------ Source information

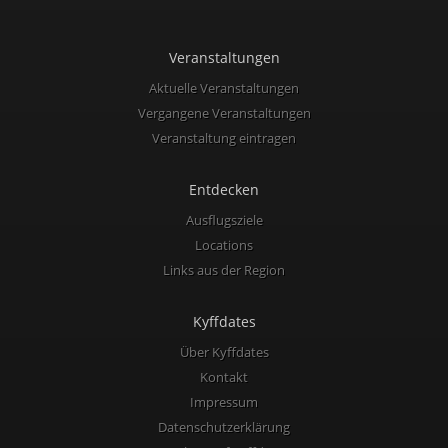
Veranstaltungen
Aktuelle Veranstaltungen
Vergangene Veranstaltungen
Veranstaltung eintragen
Entdecken
Ausflugsziele
Locations
Links aus der Region
Kyffdates
Über Kyffdates
Kontakt
Impressum
Datenschutzerklärung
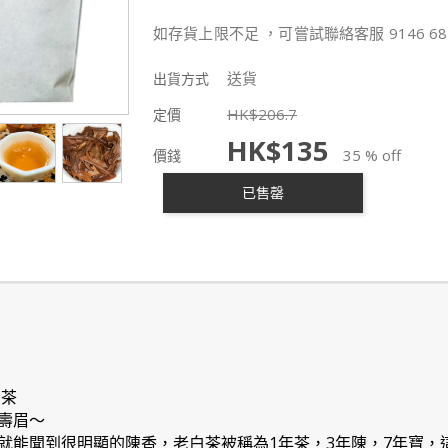
如存貨上限不足 ，可嘗試聯絡客服 9146 68
送貨
出貨方式
HK$
206.7
定價
HK$
135
35 % off
價錢
已售罄
白茶
壽眉～
就能聞到很明顯的陳香，老白茶被稱為1年茶，3年陳，7年寶，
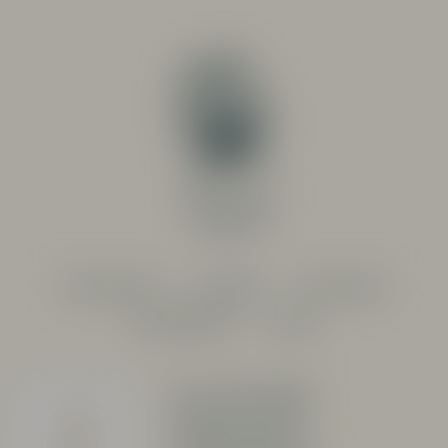
PRODUCENTER
SORTIMENT
RESTAURANG
SYSTEMBOLAGET
OM OSS
Langhe
Arneis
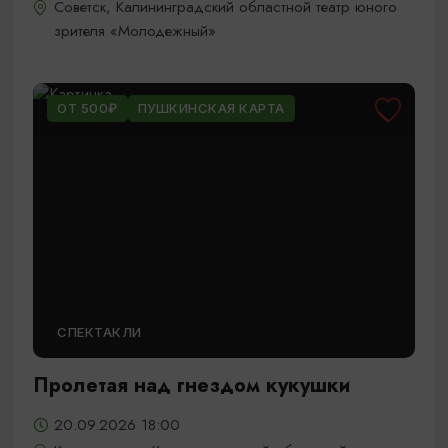
Советск, Калининградский областной театр юного
зрителя «Молодежный»
ОТ 500₽
ПУШКИНСКАЯ КАРТА
СПЕКТАКЛИ
Пролетая над гнездом кукушки
20.09.2026 18:00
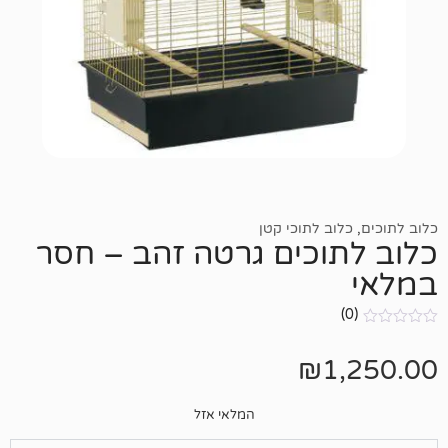
ב לתוכי קטן
וכים גרטה זהב – חסר
₪
1
המלאי אזל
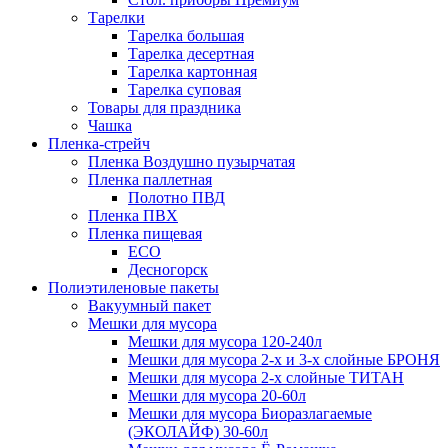
Тарелки
Тарелка большая
Тарелка десертная
Тарелка картонная
Тарелка суповая
Товары для праздника
Чашка
Пленка-стрейч
Пленка Воздушно пузырчатая
Пленка паллетная
Полотно ПВД
Пленка ПВХ
Пленка пищевая
ECO
Десногорск
Полиэтиленовые пакеты
Вакуумный пакет
Мешки для мусора
Мешки для мусора 120-240л
Мешки для мусора 2-х и 3-х слойные БРОНЯ
Мешки для мусора 2-х слойные ТИТАН
Мешки для мусора 20-60л
Мешки для мусора Биоразлагаемые
(ЭКОЛАЙФ) 30-60л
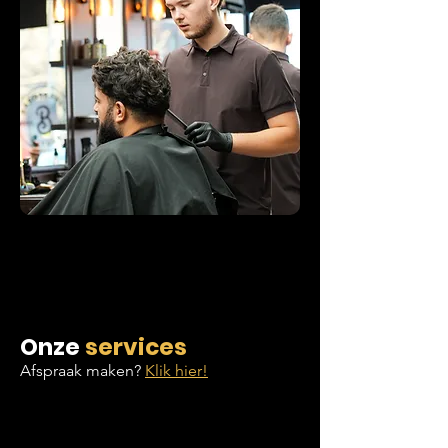
Onze
services
Afspraak maken?
Klik hier!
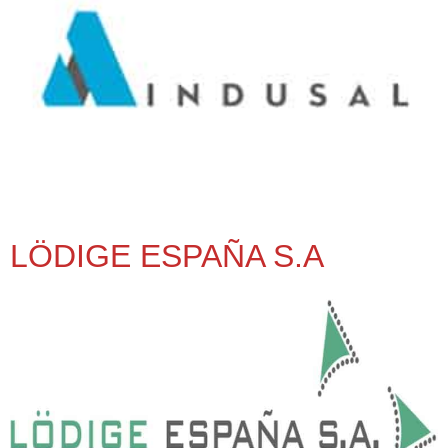
LÖDIGE ESPAÑA S.A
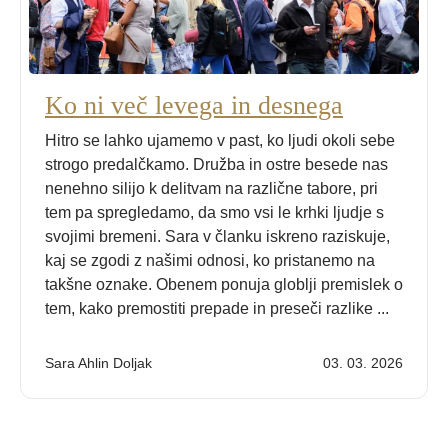
Ko ni več levega in desnega
Hitro se lahko ujamemo v past, ko ljudi okoli sebe
strogo predalčkamo. Družba in ostre besede nas
nenehno silijo k delitvam na različne tabore, pri
tem pa spregledamo, da smo vsi le krhki ljudje s
svojimi bremeni. Sara v članku iskreno raziskuje,
kaj se zgodi z našimi odnosi, ko pristanemo na
takšne oznake. Obenem ponuja globlji premislek o
tem, kako premostiti prepade in preseči razlike ...
Sara Ahlin Doljak
03. 03. 2026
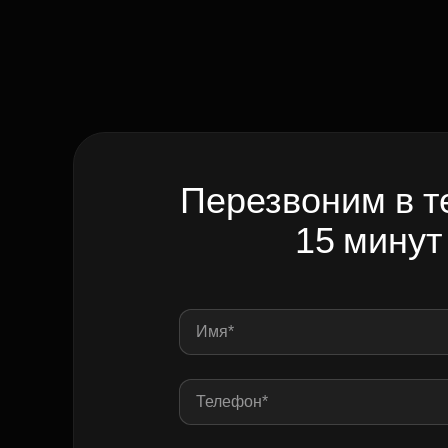
Перезвоним в т
15 минут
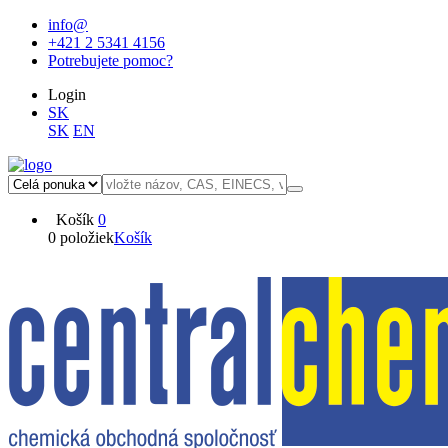
info@
+421 2 5341 4156
Potrebujete pomoc?
Login
SK
SK
EN
Košík
0
0 položiek
Košík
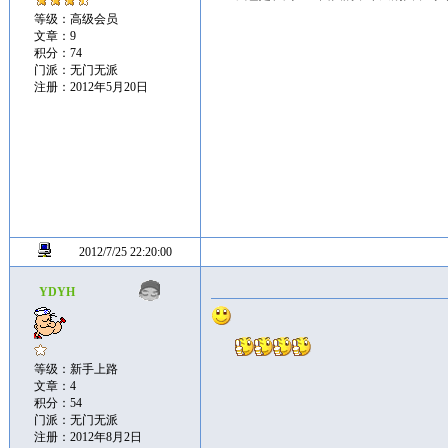
等级：高级会员
文章：9
积分：74
门派：无门无派
注册：2012年5月20日
2012/7/25 22:20:00
YDYH
等级：新手上路
文章：4
积分：54
门派：无门无派
注册：2012年8月2日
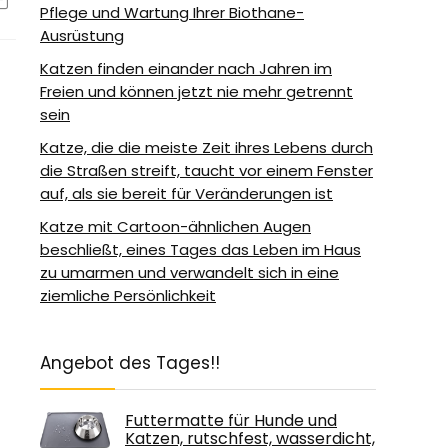
Pflege und Wartung Ihrer Biothane-
Ausrüstung
Katzen finden einander nach Jahren im
Freien und können jetzt nie mehr getrennt
sein
Katze, die die meiste Zeit ihres Lebens durch
die Straßen streift, taucht vor einem Fenster
auf, als sie bereit für Veränderungen ist
Katze mit Cartoon-ähnlichen Augen
beschließt, eines Tages das Leben im Haus
zu umarmen und verwandelt sich in eine
ziemliche Persönlichkeit
Angebot des Tages!!
Futtermatte für Hunde und
Katzen, rutschfest, wasserdicht,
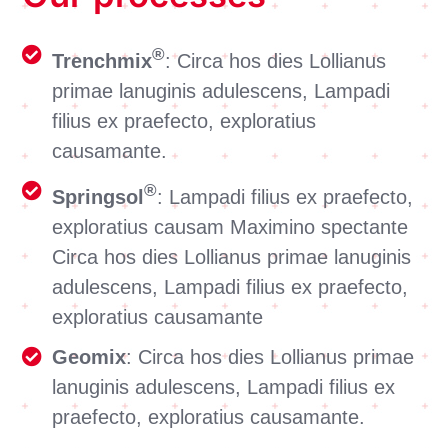
®
Trenchmix
: Circa hos dies Lollianus
primae lanuginis adulescens, Lampadi
filius ex praefecto, exploratius
causamante.
®
Springsol
: Lampadi filius ex praefecto,
exploratius causam Maximino spectante
Circa hos dies Lollianus primae lanuginis
adulescens, Lampadi filius ex praefecto,
exploratius causamante
Geomix
: Circa hos dies Lollianus primae
lanuginis adulescens, Lampadi filius ex
praefecto, exploratius causamante.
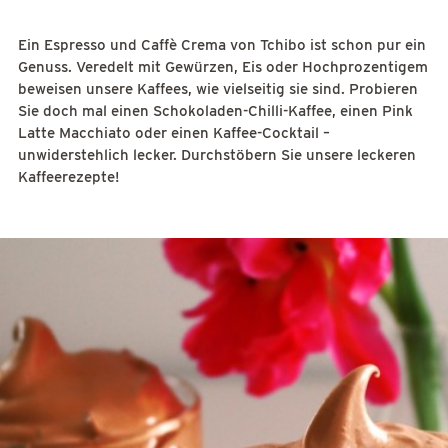
Ein Espresso und Caffè Crema von Tchibo ist schon pur ein
Genuss. Veredelt mit Gewürzen, Eis oder Hochprozentigem
beweisen unsere Kaffees, wie vielseitig sie sind. Probieren
Sie doch mal einen Schokoladen-Chilli-Kaffee, einen Pink
Latte Macchiato oder einen Kaffee-Cocktail –
unwiderstehlich lecker. Durchstöbern Sie unsere leckeren
Kaffeerezepte!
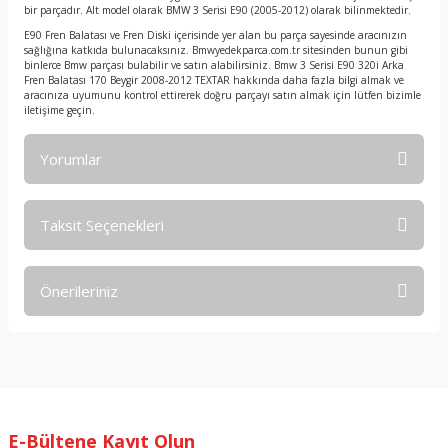
bir parçadır. Alt model olarak BMW 3 Serisi E90 (2005-2012) olarak bilinmektedir.
E90 Fren Balatası ve Fren Diski içerisinde yer alan bu parça sayesinde aracınızın
sağlığına katkıda bulunacaksınız. Bmwyedekparca.com.tr sitesinden bunun gibi
binlerce Bmw parçası bulabilir ve satın alabilirsiniz. Bmw 3 Serisi E90 320i Arka
Fren Balatası 170 Beygir 2008-2012 TEXTAR hakkında daha fazla bilgi almak ve
aracınıza uyumunu kontrol ettirerek doğru parçayı satın almak için lütfen bizimle
iletişime geçin.
Yorumlar
Taksit Seçenekleri
Bu ürüne ilk yorumu siz yapın!
Önerileriniz
Yorum Yaz
Bu ürünün fiyat bilgisi, resim, ürün açıklamalarında ve diğer
konularda yetersiz gördüğünüz noktaları öneri formunu
kullanarak tarafımıza iletebilirsiniz.
Görüş ve önerileriniz için teşekkür ederiz.
E-Bültene Kayıt Olun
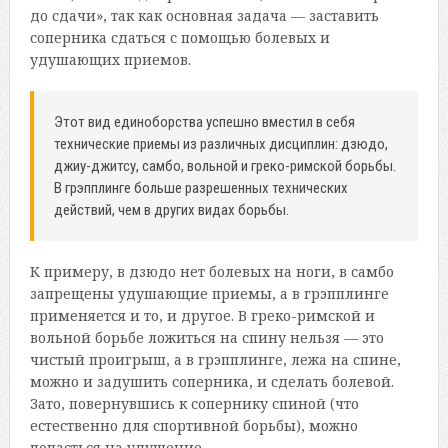
до сдачи», так как основная задача — заставить
соперника сдаться с помощью болевых и
удушающих приемов.
Этот вид единоборства успешно вместил в себя
технические приемы из различных дисциплин: дзюдо,
джиу-джитсу, самбо, вольной и греко-римской борьбы.
В грэпплинге больше разрешенных технических
действий, чем в других видах борьбы.
К примеру, в дзюдо нет болевых на ноги, в самбо
запрещены удушающие приемы, а в грэпплинге
применяется и то, и другое. В греко-римской и
вольной борьбе ложиться на спину нельзя — это
чистый проигрыш, а в грэпплинге, лежа на спине,
можно и задушить соперника, и сделать болевой.
Зато, повернувшись к сопернику спиной (что
естественно для спортивной борьбы), можно
попасться на удушение.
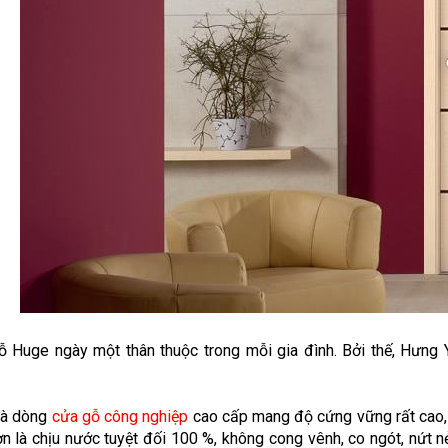
 Huge ngày một thân thuộc trong mỗi gia đình. Bởi thế, Hưng 
là dòng
cửa gỗ công nghiệp
cao cấp mang độ cứng vững rất cao,
ơn là chịu nước tuyệt đối 100 %, không cong vênh, co ngót, nứt 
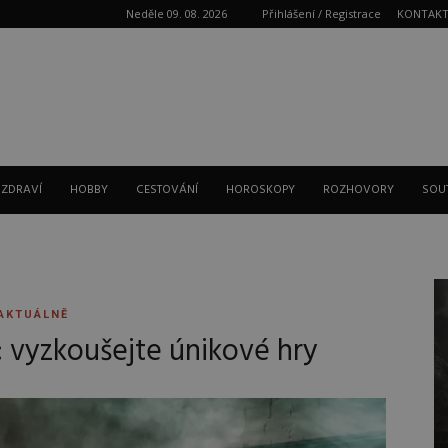
Neděle 09. 08. 2026
Přihlášení / Registrace
KONTAK
Reklama
 ZDRAVÍ
HOBBY
CESTOVÁNÍ
HOROSKOPY
ROZHOVORY
SOU
AKTUÁLNĚ
: vyzkoušejte únikové hry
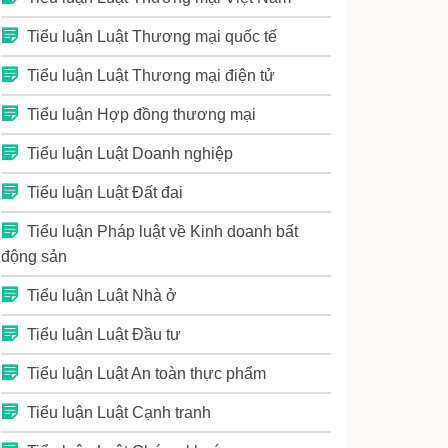
Tiểu luận Luật Thương mại quốc tế
Tiểu luận Luật Thương mại điện tử
Tiểu luận Hợp đồng thương mại
Tiểu luận Luật Doanh nghiệp
Tiểu luận Luật Đất đai
Tiểu luận Pháp luật về Kinh doanh bất
động sản
Tiểu luận Luật Nhà ở
Tiểu luận Luật Đầu tư
Tiểu luận Luật An toàn thực phẩm
Tiểu luận Luật Cạnh tranh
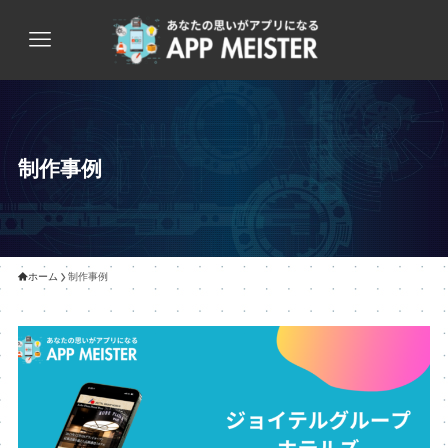
制作事例
ホーム
制作事例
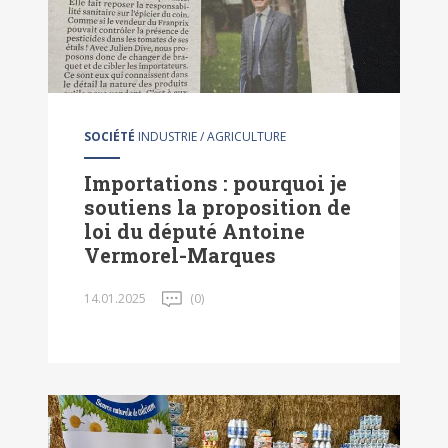
SOCIÉTÉ
INDUSTRIE / AGRICULTURE
Importations : pourquoi je
soutiens la proposition de
loi du député Antoine
Vermorel-Marques
14.01.2025
(0)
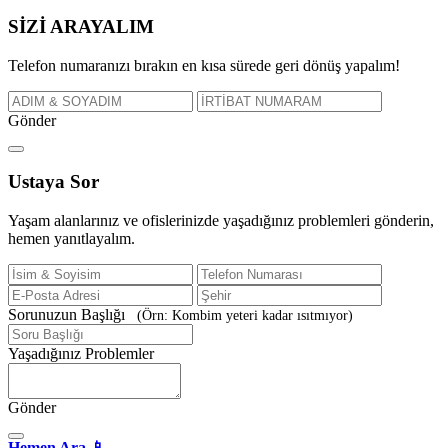
SİZİ
ARAYALIM
Telefon numaranızı bırakın en kısa sürede geri dönüş yapalım!
Gönder
Ustaya
Sor
Yaşam alanlarınız ve ofislerinizde yaşadığınız problemleri gönderin,
hemen yanıtlayalım.
Sorunuzun Başlığı
(Örn: Kombim yeteri kadar ısıtmıyor)
Yaşadığınız Problemler
Gönder
Hemen Ara 📱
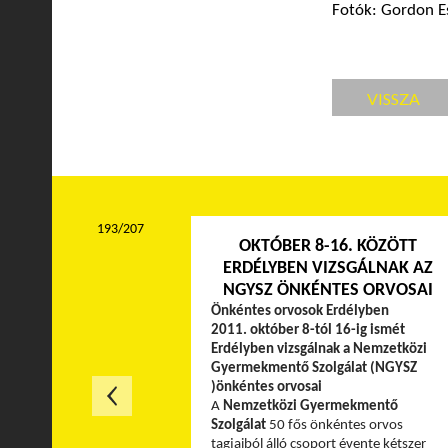
Fotók: Gordon Es
VISSZA
193/207
OKTÓBER 8-16. KÖZÖTT
ERDÉLYBEN VIZSGÁLNAK AZ
NGYSZ ÖNKÉNTES ORVOSAI
Önkéntes orvosok Erdélyben
2011. október 8-tól 16-ig ismét
Erdélyben vizsgálnak a Nemzetközi
Gyermekmentő Szolgálat (NGYSZ
)önkéntes orvosai
A
Nemzetközi Gyermekmentő
Szolgálat
50 fős önkéntes orvos
tagjaiból álló csoport évente kétszer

------------

Problem requirements:
Print an exact copy of the lines above, from the one containing "ב לתוכי קטן" through the one containing "tem pa spregledamo, da", and leave out the pictures.

Reply to the exercise:
ב לתוכי קטן
וכים גרטה זהב – חסר
₪
1
המלאי אזל
Тарелки
Тарелка большая
Тарелка десертная
Тарелка картонная
Тарелка суповая
Товары для праздника
Чашка
Пленка-стрейч
Пленка Воздушно пузырчатая
Пленка паллетная
Полотно ПВД
Пленка ПВХ
Пленка пищевая
ECO
Десногорск
Полиэтиленовые пакеты
Вакуумный пакет
Мешки для мусора
Мешки для мусора 120-240л
Мешки для мусора 2-х и 3-х слойные БРОНЯ
Мешки для мусора 2-х слойные ТИТАН
Мешки для мусора 20-60л
Мешки для мусора Биоразлагаемые
(ЭКОЛАЙФ) 30-60л
Onze
services
Afspraak maken?
Klik hier!
LÖDIGE ESPAÑA S.A
Ko ni več levega in desnega
Hitro se lahko ujamemo v past, ko ljudi okoli sebe
strogo predalčkamo. Družba in ostre besede nas
nenehno silijo k delitvam na različne tabore, pri
tem pa spregledamo, da smo vsi le krhki ljudje s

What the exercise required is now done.